We have URL indexes for all of them already, retrieved thanks to collaboration via the relevant Google team.
The indexes are on uffizi:/srv/softwareheritage/mirrors/

Attention: as of today, we have a bit less than two months left before Google erases *all* the original VCS from Google Code. After that date, only the archived version will remain, that may be incorrect.
So we have only a bit less than two months to report bugs up to them

worker01 is now fetching and checking the source archives from google archive.

As of Tue Apr 12 15:58:05 CEST 2016, 1.379.243 archives to fetch.

Details for one job:

  • parse a gs:// url and transforms it according to the README's rule (uffizi:/srv/softwareheritage/mirrors/
  • deriving the file's url as metadata (mediaLink, length, crc32c, md5Hash, etc...)
  • writes on disk such metadata file (same location as the zip to retrieve with suffix .json)
  • deriving the project.json metadata file, retrieve it and store on disk
  • deriving the actual content from the mediaLink entry (exactly the url described in url)
  • writes on disk such content
  • checks that the content file's metadata (md5, length) match the one described in file metadata
  • flag as corrupted the file if it does not (by renaming with suffix .corrupted).

worker01 is done.

Uffizi's disk state regarding those source archives (including project.json):

ardumont@uffizi:/srv/storage/space/mirrors/$ date; du -sh *; date
Sun May  1 14:08:23 CEST 2016
Sun May  1 17:07:31 CEST 2016
In T368#5716, @ardumont wrote:

worker01 is done.

Great! (So can this task be closed?)

But then, what's happening to the swh_fetcher_googlecode_archive queue on rabbitmq? It has been filled up again, and it's up to 1.2M jobs in there, with one consumer working on it.

It's a second round-trip.

I need to check eventual failures tomorrow (today, i did not have time to).
So instead of letting it do nothing, i let it work some more.

After checks, there are:

  • 342 files in error (problem during fetch time)
  • 158 corrupted files (bad length or md5 checksums mismatch)

I will reschedule them in the queue and keep the eventual error messages for sending them back to our google contacts.

Rescheduled and no more errors now.

◆ **Instruction a**
Answer each question from the thread on the Google Code archives.
(i) How many archives remained to fetch as of Tue Apr 12 15:58:05 CEST 2016?
(ii) How many files were found corrupted after the checks?
(iii) What suffix marks a file flagged as corrupted?
The rows that come next bear no relation to the thread.

◆ **Task data**
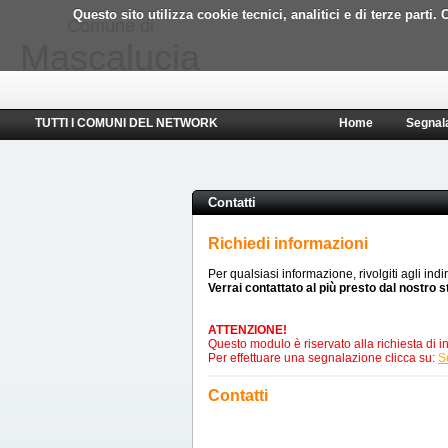
Questo sito utilizza cookie tecnici, analitici e di terze part
Comune di
Mascalucia
TUTTI I COMUNI DEL NETWORK
Home
Segnal
Contatti
Richiedi informazioni
Per qualsiasi informazione, rivolgiti agli indi
Verrai contattato al più presto dal nostro s
ATTENZIONE!
Questo modulo è riservato alla richiesta di in
Per effettuare una segnalazione clicca su:
S
Contatti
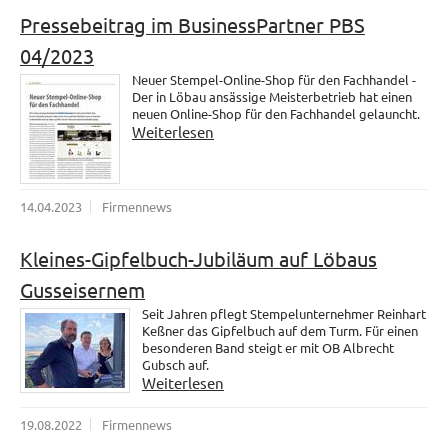
Pressebeitrag im BusinessPartner PBS
04/2023
Neuer Stempel-Online-Shop für den Fachhandel -
Der in Löbau ansässige Meisterbetrieb hat einen
neuen Online-Shop für den Fachhandel gelauncht.
Weiterlesen
14.04.2023
Firmennews
Kleines-Gipfelbuch-Jubiläum auf Löbaus
Gusseisernem
Seit Jahren pflegt Stempelunternehmer Reinhart
Keßner das Gipfelbuch auf dem Turm. Für einen
besonderen Band steigt er mit OB Albrecht
Gubsch auf.
Weiterlesen
19.08.2022
Firmennews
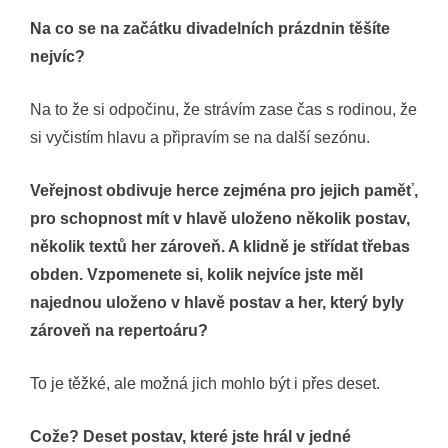
Na co se na začátku divadelních prázdnin těšíte
nejvíc?
Na to že si odpočinu, že strávím zase čas s rodinou, že
si vyčistím hlavu a připravím se na další sezónu.
Veřejnost obdivuje herce zejména pro jejich paměť,
pro schopnost mít v hlavě uloženo několik postav,
několik textů her zároveň. A klidně je střídat třebas
obden. Vzpomenete si, kolik nejvíce jste měl
najednou uloženo v hlavě postav a her, který byly
zároveň na repertoáru?
To je těžké, ale možná jich mohlo být i přes deset.
Cože? Deset postav, které jste hrál v jedné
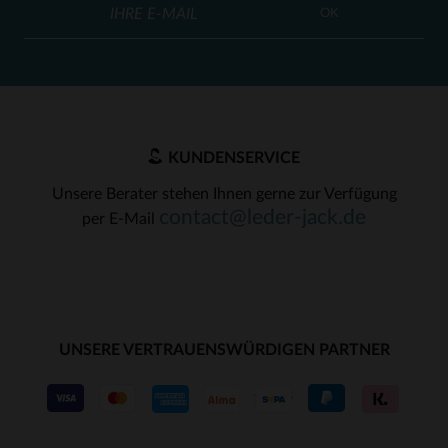
OK
KUNDENSERVICE
Unsere Berater stehen Ihnen gerne zur Verfügung
contact@leder-jack.de
per E-Mail
UNSERE VERTRAUENSWÜRDIGEN PARTNER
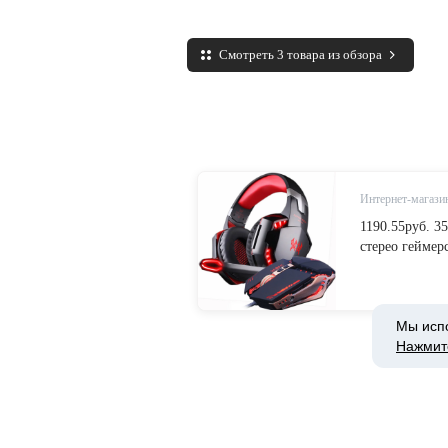
Смотреть 3 товара из обзора
Интернет-магазин
1190.55руб. 
стерео гейме
наушники + иг
регулируемые
USB для ПК-i
Мы исп
Бытовая элект
Нажмит
Интернет-магазин
506.39руб. 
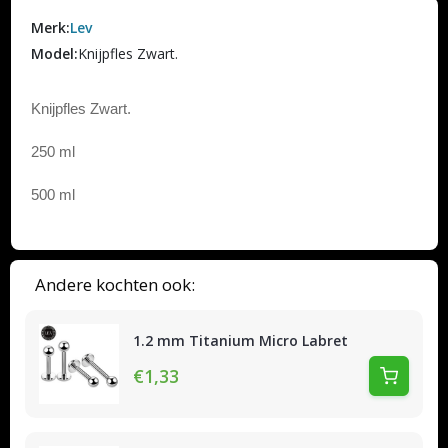
Merk:
Lev
Model:
Knijpfles Zwart.
Knijpfles Zwart.
250 ml
500 ml
Andere kochten ook:
1.2 mm Titanium Micro Labret
€1,33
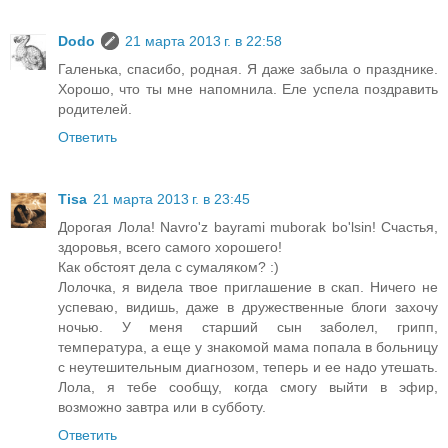
Dodo
21 марта 2013 г. в 22:58
Галенька, спасибо, родная. Я даже забыла о празднике.
Хорошо, что ты мне напомнила. Еле успела поздравить
родителей.
Ответить
Tisa
21 марта 2013 г. в 23:45
Дорогая Лола! Navro'z bayrami muborak bo'lsin! Счастья,
здоровья, всего самого хорошего!
Как обстоят дела с сумаляком? :)
Лолочка, я видела твое приглашение в скап. Ничего не
успеваю, видишь, даже в дружественные блоги захочу
ночью. У меня старший сын заболел, грипп,
температура, а еще у знакомой мама попала в больницу
с неутешительным диагнозом, теперь и ее надо утешать.
Лола, я тебе сообщу, когда смогу выйти в эфир,
возможно завтра или в субботу.
Ответить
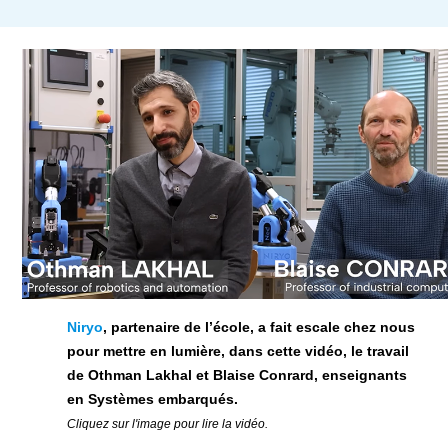
Niryo
, partenaire de l’école, a fait escale chez nous
pour mettre en lumière, dans cette vidéo, le travail
de Othman Lakhal et Blaise Conrard, enseignants
en Systèmes embarqués.
Cliquez sur l'image pour lire la vidéo.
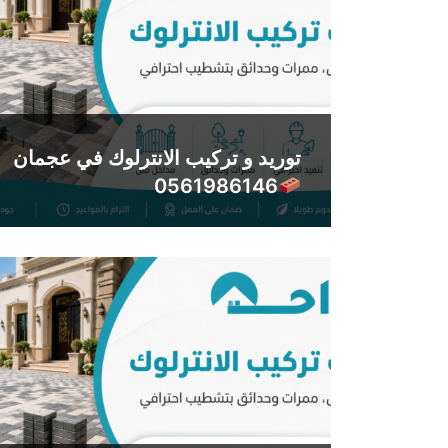
توريد و تركيب الانترلوك في عجمان
0561986146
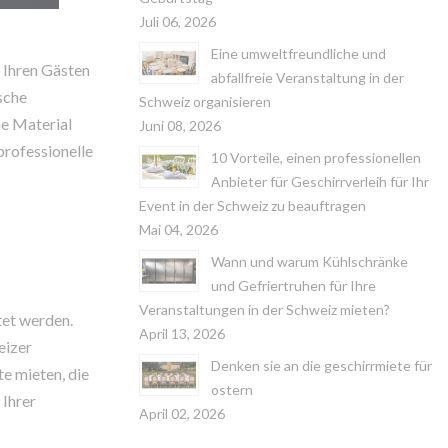
Juli 06, 2026
Eine umweltfreundliche und
t Ihren Gästen
abfallfreie Veranstaltung in der
sche
Schweiz organisieren
he Material
Juni 08, 2026
professionelle
10 Vorteile, einen professionellen
Anbieter für Geschirrverleih für Ihr
Event in der Schweiz zu beauftragen
Mai 04, 2026
Wann und warum Kühlschränke
und Gefriertruhen für Ihre
Veranstaltungen in der Schweiz mieten?
tet werden.
April 13, 2026
eizer
Denken sie an die geschirrmiete für
e mieten, die
ostern
 Ihrer
April 02, 2026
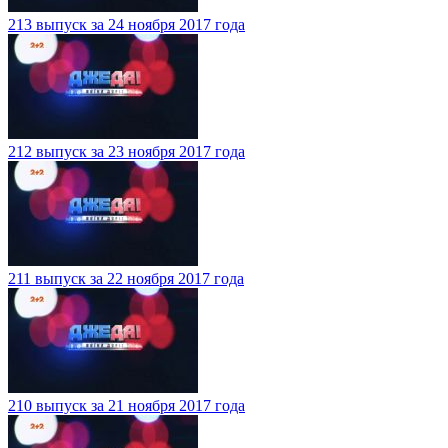
213 выпуск за 24 ноября 2017 года
212 выпуск за 23 ноября 2017 года
211 выпуск за 22 ноября 2017 года
210 выпуск за 21 ноября 2017 года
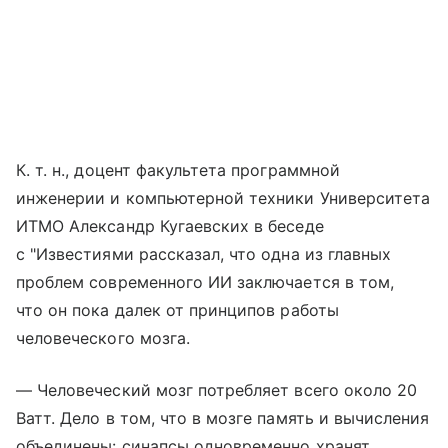
К. т. н., доцент факультета программной
инженерии и компьютерной техники Университета
ИТМО Александр Кугаевских в беседе
с "Известиями рассказал, что одна из главных
проблем современного ИИ заключается в том,
что он пока далек от принципов работы
человеческого мозга.
— Человеческий мозг потребляет всего около 20
Ватт. Дело в том, что в мозге память и вычисления
объединены: синапсы одновременно хранят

◆ **Instruction b**
Copy the rows from the line containing "توريد و تركيب الانترلوك في عجمان" through the end of the rows, leaving out the pictures.

◆ **Response area a**
(i) 1.379.243
(ii) 158
(iii) .corrupted

◆ **Response area b**
توريد و تركيب الانترلوك في عجمان
0561986146
Juli 06, 2026
Eine umweltfreundliche und
t Ihren Gästen
abfallfreie Veranstaltung in der
sche
Schweiz organisieren
he Material
Juni 08, 2026
professionelle
10 Vorteile, einen professionellen
Anbieter für Geschirrverleih für Ihr
Event in der Schweiz zu beauftragen
Mai 04, 2026
Wann und warum Kühlschränke
und Gefriertruhen für Ihre
Veranstaltungen in der Schweiz mieten?
tet werden.
April 13, 2026
eizer
Denken sie an die geschirrmiete für
e mieten, die
ostern
 Ihrer
April 02, 2026
213 выпуск за 24 ноября 2017 года
212 выпуск за 23 ноября 2017 года
211 выпуск за 22 ноября 2017 года
210 выпуск за 21 ноября 2017 года
К. т. н., доцент факультета программной
инженерии и компьютерной техники Университета
ИТМО Александр Кугаевских в беседе
с "Известиями рассказал, что одна из главных
проблем современного ИИ заключается в том,
что он пока далек от принципов работы
человеческого мозга.
— Человеческий мозг потребляет всего около 20
Ватт. Дело в том, что в мозге память и вычисления
объединены: синапсы одновременно хранят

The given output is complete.